La palabra “madre” tiene valor general y atemporal. La primera palabra que aprende el niño es la de “madre” o “mamá”. La madre es la primera educadora. Ella lo enseña a hablar, a entender y reír; le instila el sentido del amor, de la justicia y la delicadeza. Ser madre es la misión más alta y sublime del ser humano, de carácter “cuasi” divino. Participa en el acto creador de Dios. Su constitución para traer nuevos seres al mundo es el hecho más extraordinario y maravilloso, casi incomprensible e inimaginable. Madre es la palabra más dulce que se pronuncia. La madre es abnegación, querer, amparo y ternura. Madre significa comprensión, seguridad, sacrificio. Beso y abrazo es madre. Sonrisa y calor es madre. Es rosa y jazmín, fragancia y miel. Dámaso Alonso le canta en sus versos:

 

“No me digas

que estás llena de arrugas, que estás llena de sueño,

que se te han caído los dientes,

que ya no puedes con tus pobres remos hinchados…

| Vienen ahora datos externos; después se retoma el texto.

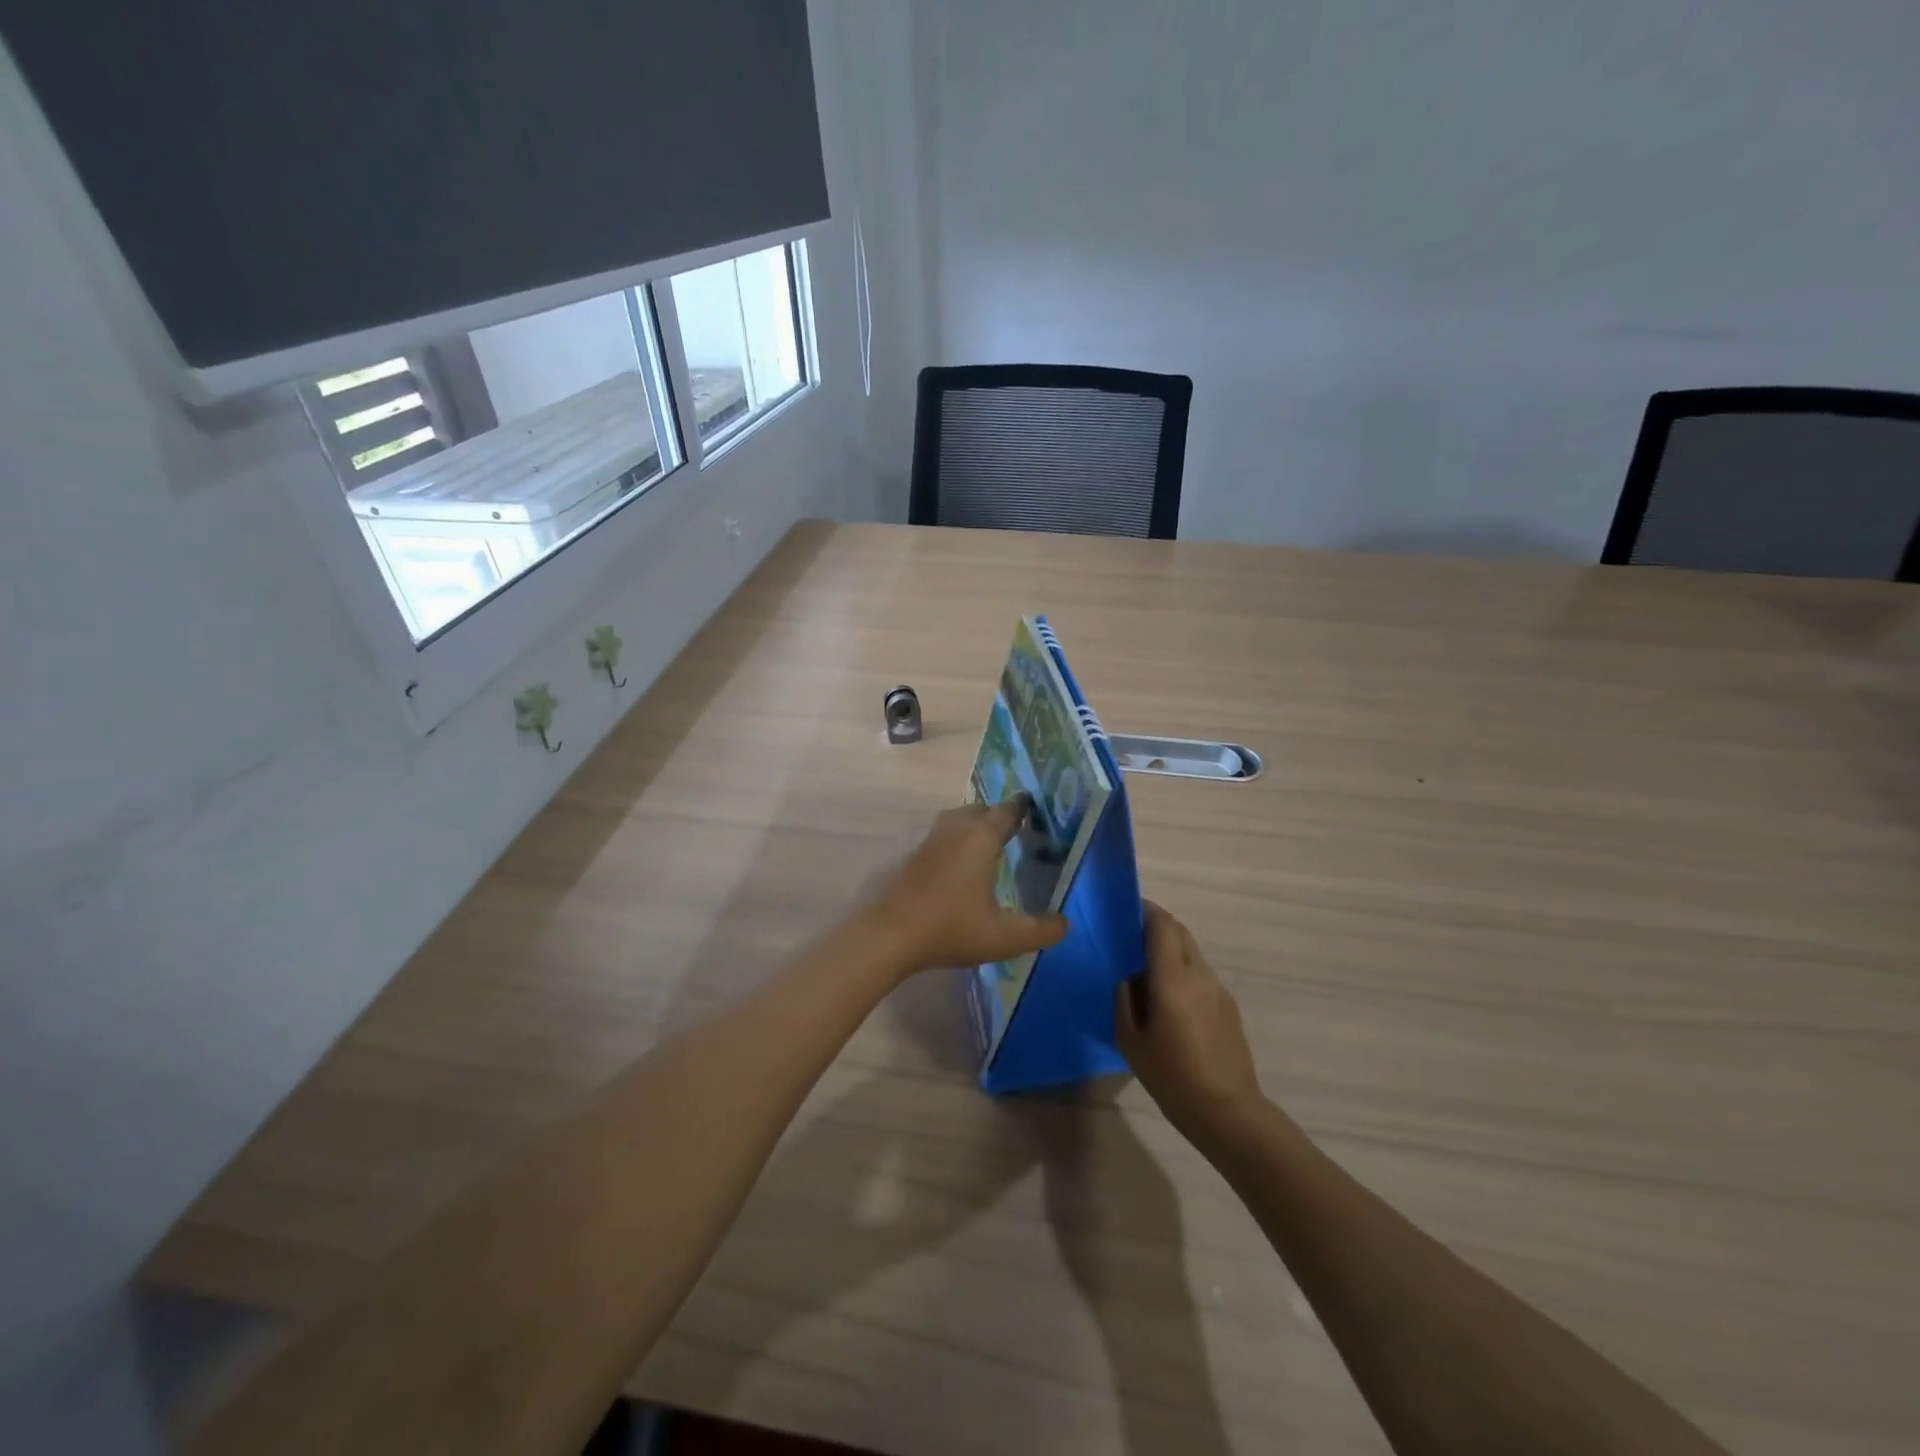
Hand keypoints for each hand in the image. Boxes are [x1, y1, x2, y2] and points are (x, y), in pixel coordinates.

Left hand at [863, 796, 1069, 976]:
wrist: (887, 934)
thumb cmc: (949, 928)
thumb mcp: (1004, 937)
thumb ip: (1041, 931)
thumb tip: (1065, 924)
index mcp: (982, 836)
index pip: (1009, 810)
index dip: (1023, 807)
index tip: (1035, 807)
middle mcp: (956, 826)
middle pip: (982, 810)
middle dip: (999, 817)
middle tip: (1015, 832)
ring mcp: (928, 835)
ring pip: (957, 820)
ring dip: (973, 827)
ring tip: (987, 848)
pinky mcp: (908, 849)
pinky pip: (939, 835)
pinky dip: (952, 841)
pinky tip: (955, 867)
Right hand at [1116, 902, 1263, 1143]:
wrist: (1228, 1112)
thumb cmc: (1172, 1078)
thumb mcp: (1130, 1041)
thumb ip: (1125, 999)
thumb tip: (1128, 976)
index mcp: (1172, 978)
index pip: (1162, 924)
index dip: (1145, 910)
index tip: (1125, 910)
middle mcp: (1198, 974)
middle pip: (1179, 931)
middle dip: (1156, 926)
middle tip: (1131, 939)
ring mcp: (1218, 988)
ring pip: (1191, 952)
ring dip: (1170, 950)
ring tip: (1147, 973)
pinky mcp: (1228, 1005)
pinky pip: (1200, 974)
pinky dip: (1182, 971)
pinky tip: (1170, 1001)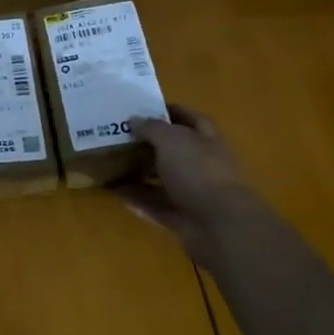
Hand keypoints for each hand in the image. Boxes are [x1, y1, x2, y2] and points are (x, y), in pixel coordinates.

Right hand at [120, 106, 262, 267]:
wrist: (221, 226)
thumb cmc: (198, 172)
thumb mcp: (171, 140)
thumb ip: (152, 128)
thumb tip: (134, 120)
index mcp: (207, 141)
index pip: (192, 119)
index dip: (172, 111)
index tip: (145, 108)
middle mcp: (204, 165)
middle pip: (176, 151)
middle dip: (151, 144)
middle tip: (121, 137)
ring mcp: (195, 194)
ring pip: (164, 180)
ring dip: (140, 174)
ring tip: (112, 165)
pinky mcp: (183, 218)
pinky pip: (156, 206)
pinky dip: (138, 200)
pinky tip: (115, 194)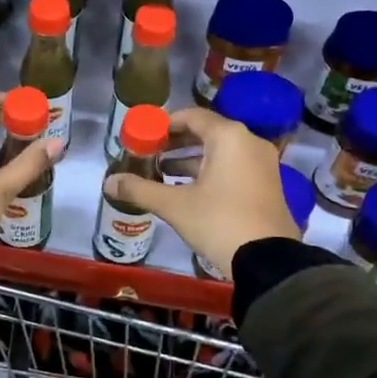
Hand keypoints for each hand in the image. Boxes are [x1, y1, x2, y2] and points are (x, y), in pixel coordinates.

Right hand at [104, 107, 298, 279]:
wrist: (267, 261)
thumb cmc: (219, 221)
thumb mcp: (174, 205)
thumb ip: (140, 189)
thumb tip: (109, 182)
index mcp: (229, 137)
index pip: (192, 116)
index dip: (165, 124)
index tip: (144, 136)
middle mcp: (249, 142)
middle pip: (207, 132)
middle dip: (176, 142)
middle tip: (150, 153)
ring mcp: (262, 163)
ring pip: (221, 151)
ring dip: (191, 159)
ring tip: (163, 172)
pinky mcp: (267, 184)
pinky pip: (234, 166)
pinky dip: (210, 171)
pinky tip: (188, 189)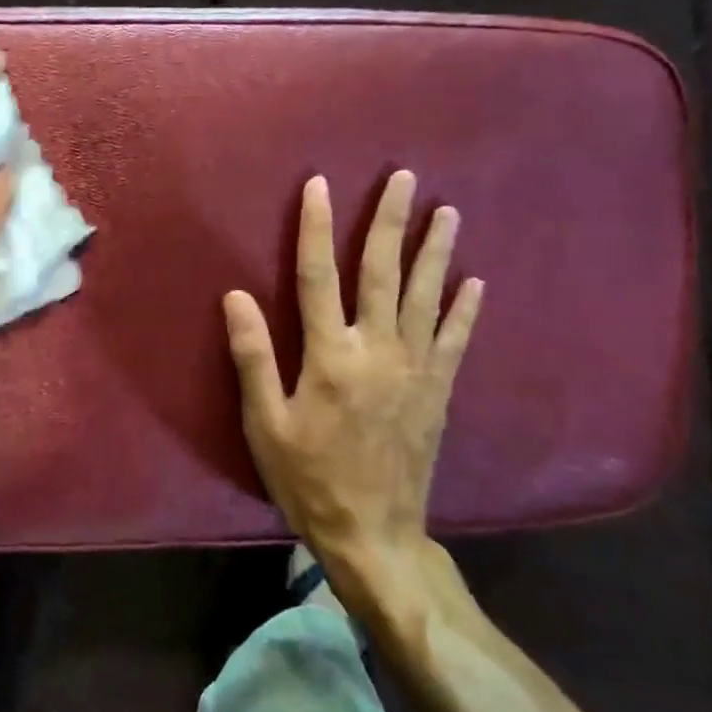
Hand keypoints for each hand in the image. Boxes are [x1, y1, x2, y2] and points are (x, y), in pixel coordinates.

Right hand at [223, 172, 483, 590]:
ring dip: (435, 251)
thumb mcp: (265, 423)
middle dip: (390, 221)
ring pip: (425, 296)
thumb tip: (236, 296)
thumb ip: (254, 357)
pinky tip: (475, 281)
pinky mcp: (438, 391)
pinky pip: (455, 339)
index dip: (315, 227)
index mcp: (329, 356)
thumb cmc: (308, 477)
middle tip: (404, 178)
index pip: (317, 276)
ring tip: (447, 212)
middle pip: (381, 272)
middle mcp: (377, 350)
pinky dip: (465, 308)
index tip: (318, 186)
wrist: (374, 533)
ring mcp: (414, 369)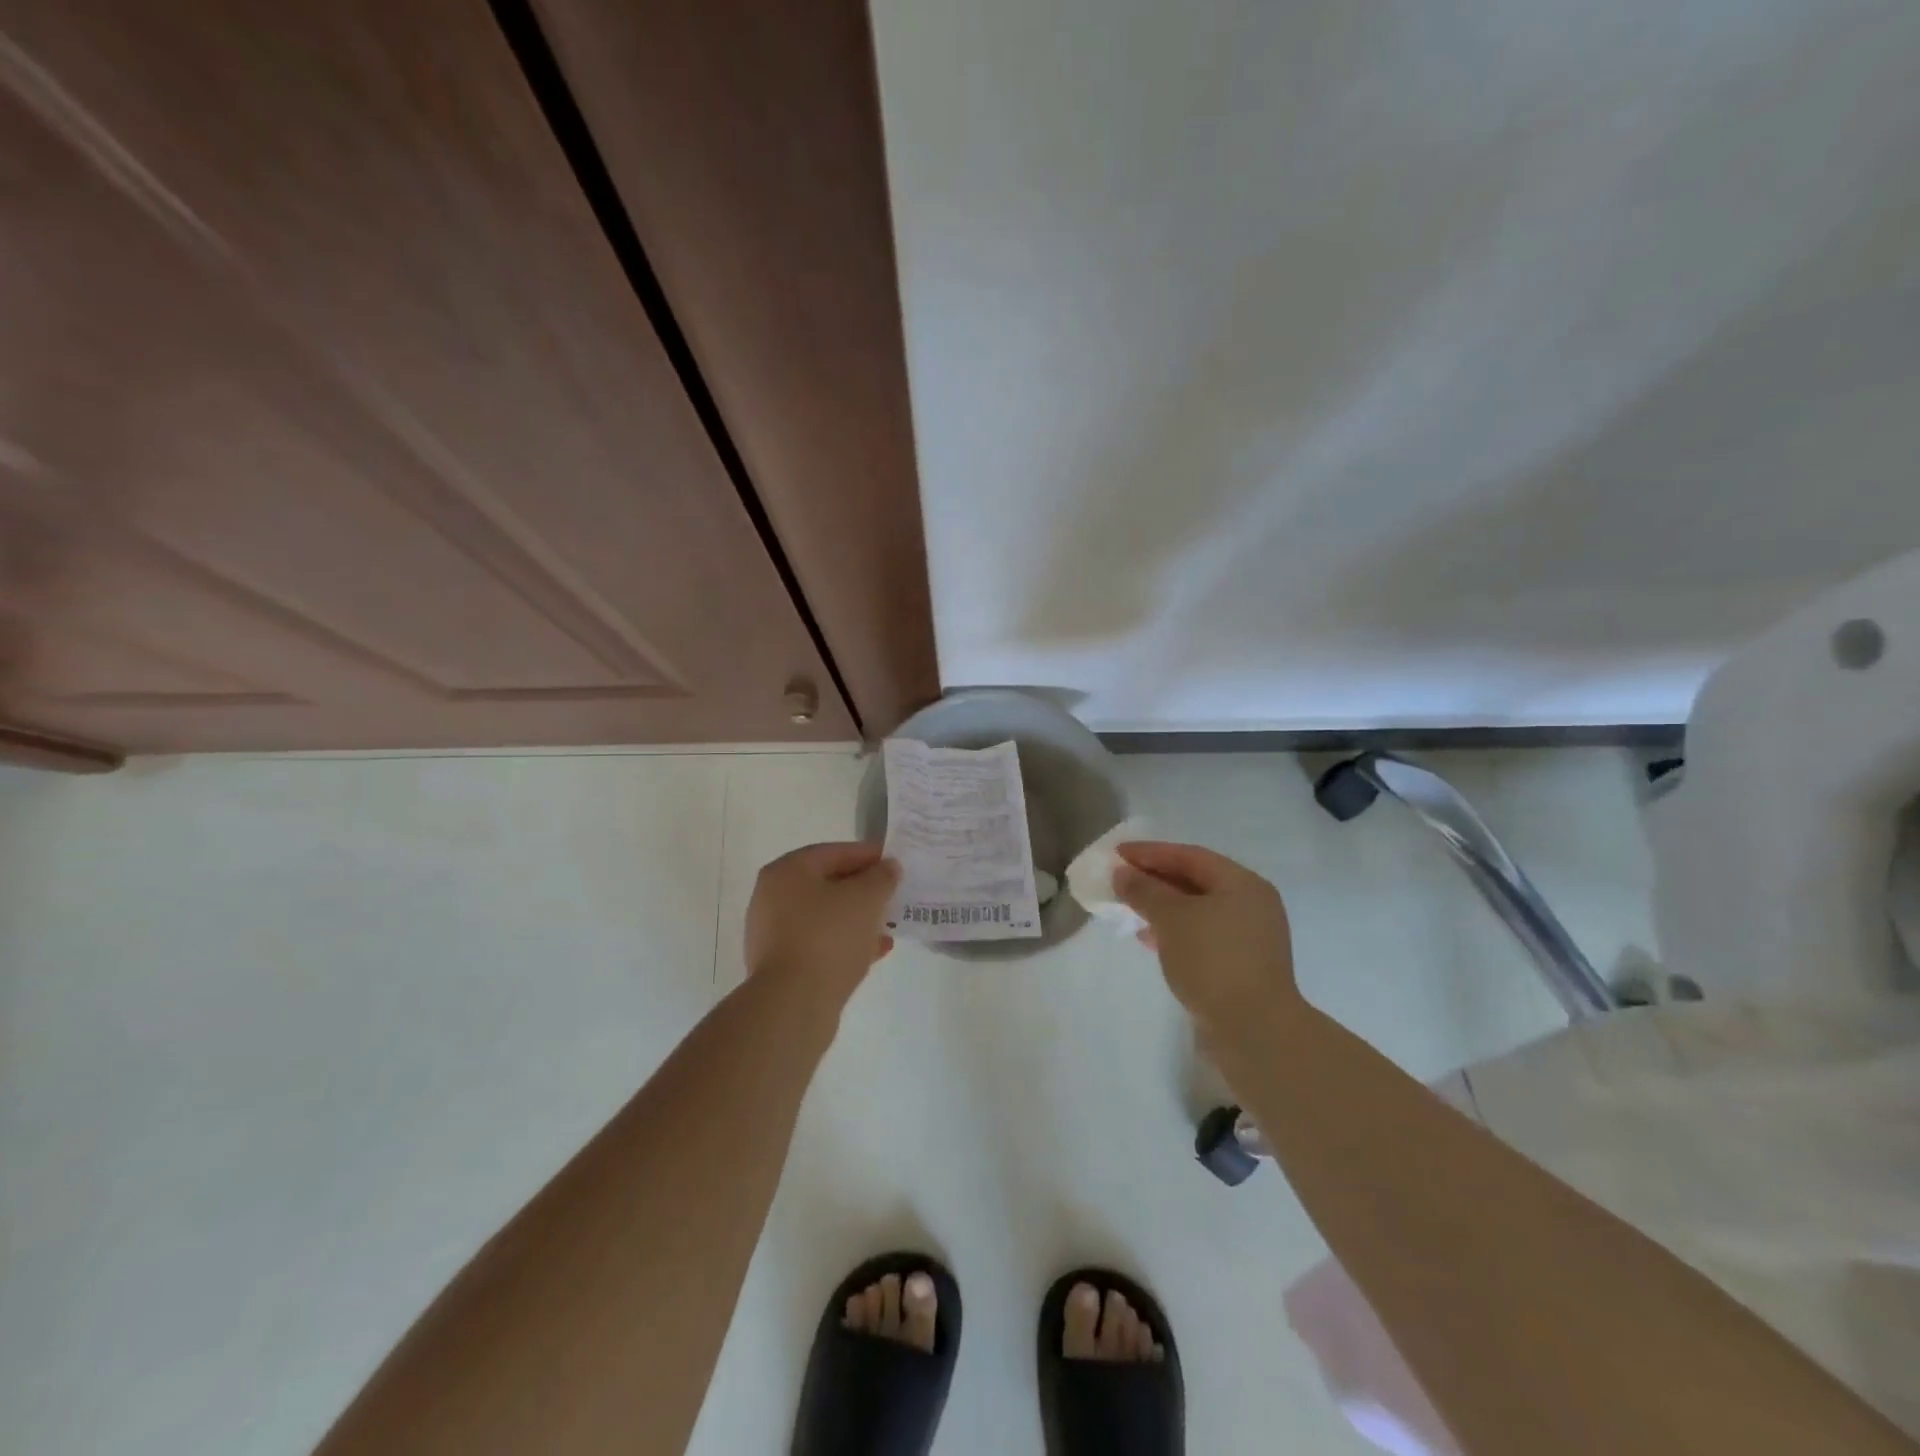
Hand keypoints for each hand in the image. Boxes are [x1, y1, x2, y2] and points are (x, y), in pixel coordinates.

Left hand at [744, 842, 899, 1003]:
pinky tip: (875, 951)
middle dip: (862, 889)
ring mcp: (773, 933)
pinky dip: (845, 942)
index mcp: (787, 872)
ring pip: (824, 916)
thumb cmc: (829, 936)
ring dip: (856, 918)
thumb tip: (888, 868)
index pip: (833, 852)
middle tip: (892, 894)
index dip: (867, 855)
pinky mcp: (781, 965)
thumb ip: (881, 877)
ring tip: (888, 925)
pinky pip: (819, 943)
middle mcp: (772, 897)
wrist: (794, 1003)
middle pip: (827, 884)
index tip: (895, 863)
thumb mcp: (866, 898)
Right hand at [1113, 842, 1296, 1023]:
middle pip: (1195, 881)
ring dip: (1162, 907)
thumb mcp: (1171, 918)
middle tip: (1120, 881)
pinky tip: (1149, 939)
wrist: (1254, 1031)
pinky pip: (1201, 935)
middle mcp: (1251, 905)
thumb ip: (1144, 890)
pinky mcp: (1241, 965)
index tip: (1116, 854)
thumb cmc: (1213, 960)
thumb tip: (1122, 873)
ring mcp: (1249, 937)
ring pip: (1197, 910)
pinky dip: (1174, 931)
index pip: (1190, 856)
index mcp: (1243, 884)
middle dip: (1155, 879)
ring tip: (1128, 909)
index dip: (1150, 852)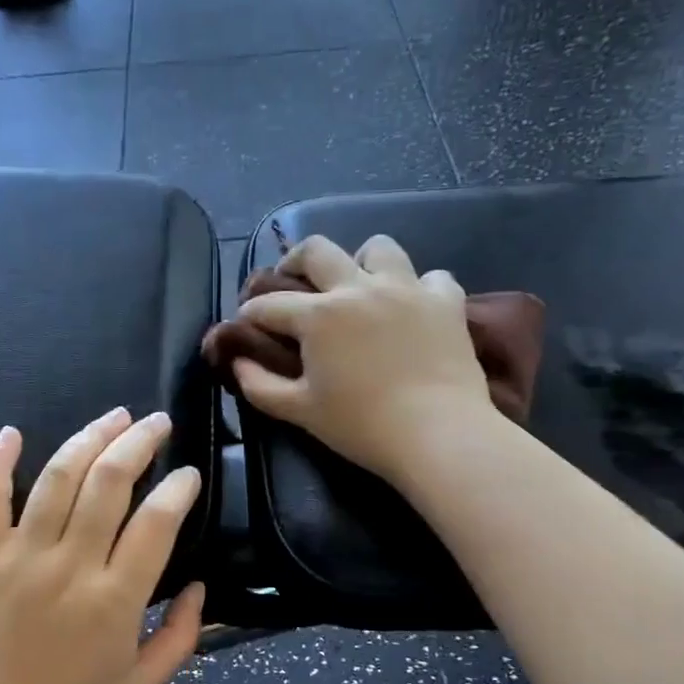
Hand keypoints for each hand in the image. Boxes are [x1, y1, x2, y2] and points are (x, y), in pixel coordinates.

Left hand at [0, 408, 205, 683]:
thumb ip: (183, 635)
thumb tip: (200, 585)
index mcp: (115, 599)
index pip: (157, 520)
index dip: (180, 487)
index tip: (189, 474)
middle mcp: (69, 565)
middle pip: (109, 481)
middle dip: (140, 442)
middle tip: (157, 423)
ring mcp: (19, 556)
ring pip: (57, 477)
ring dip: (89, 437)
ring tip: (115, 417)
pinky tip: (13, 432)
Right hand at [233, 234, 493, 483]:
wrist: (438, 434)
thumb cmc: (362, 426)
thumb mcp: (300, 412)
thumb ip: (260, 386)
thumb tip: (238, 364)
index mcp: (318, 315)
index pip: (270, 304)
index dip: (250, 311)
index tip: (246, 321)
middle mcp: (358, 288)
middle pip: (317, 250)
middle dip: (294, 261)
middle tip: (292, 281)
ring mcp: (406, 289)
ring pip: (378, 248)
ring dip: (361, 262)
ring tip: (359, 285)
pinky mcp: (445, 302)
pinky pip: (431, 277)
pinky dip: (418, 288)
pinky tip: (412, 308)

No importa, madre, no importa.

Tú eres siempre joven,

eres una niña,

tienes once años.

Oh, sí, tú eres para mí eso: una candorosa niña”.

 

La idea de la maternidad conlleva la de engendrar y, en ella, por tanto, a la de la unión sexual de los esposos. De ahí que el término matrimonio indique en su etimología el enlace de hombre y mujer para la procreación, la formación de la familia y su protección.

         Desde el punto de vista psico-físico, la mujer es trasunto, imitación viva de Dios. Así, puede sojuzgar la naturaleza y la vida por medio de la autonomía y la facultad de la inmortalidad afortunada. Es el otro ser, el fundamento esencial de la vida, la compañera en la concordia de la unión matrimonial y social. Es dadora de vida y cocreadora con el Creador.

         La simbología conyugal de Yahvé-Israel y de Cristo-Iglesia vocaciona a la mujer a hacer patente en el día a día su ser transcendente de madre del que fue revestida por la mano generosa de la infinita bondad de su Hacedor. Es una obligación imprescindible que emana de los dones con que Yahvé la ha adornado. Es una cuestión de lógica sencilla: Quien más recibe más debe dar. Y, si hablamos de derechos, justo es que expresemos sus deberes.

La mujer está llamada a extender su natural amor limpio y generoso y la justicia rigurosa al otro, al compañero, inculcarlos en los hijos e implantarlos en la sociedad. Ha de hacer prevalecer -puesto que real y sutilmente siempre dirige a Adán- el ideal de pareja, puro y nítido, infinitamente superior al meramente material, que siempre tienda a Dios y tenga sus raíces clavadas en la hondura y finura del amor del Cantar de los Cantares: Mi amado es mío y yo soy suya…Yo soy de mi amado y su deseo tiende hacia mí (Cant 2,16; 7,11). O aquel amor profundo y trascendente de S. Juan de la Cruz:

 

 ¡Oh noche, que juntaste

Amado con amada, 

amada en el Amado transformada!

 

En este entronque fundamental de la transformación en el amado estriba la estructura del verdadero amor en la entrega sincera y total, sin egoísmos ni reservas. Que la mujer sea sexuada, forma parte integrante de su ser personal. El “soy suya y es mío” expresa la fusión íntima y sustancial del amor; es la comunión vivencial de los dos, de la pareja en un nuevo ser integrador, excluyente de coacciones y presencias externas, impulsor de vida y portador de valores ineludibles. Este gozoso exclusivismo de la pertenencia del amor indica clarísima la dignidad de la mujer y su perfecta igualdad con el hombre en la unicidad de ese amor. Y este concepto de la unicidad comporta en sí el de perennidad: el amor suplica que se le considere totalmente y siempre “suyo”, busca y desea una pertenencia entera en el pensar y en el obrar, de ahí que llegue al “unum” de dos.

En la revelación del Cantar, se encuentra tamizado, a través de los siglos y de la visión socio-cultural de Israel, el  concepto divino sobre la mujer y el amor: la maternidad y la completa valoración de la relación interpersonal que conduce a la plena integración de la pareja y de esta en Dios. La madre es la esencia del amor y el principio conformante del hogar.

         En definitiva, esta concepción del amor refleja la perfección del paraíso que había concebido Yahvé para la humanidad.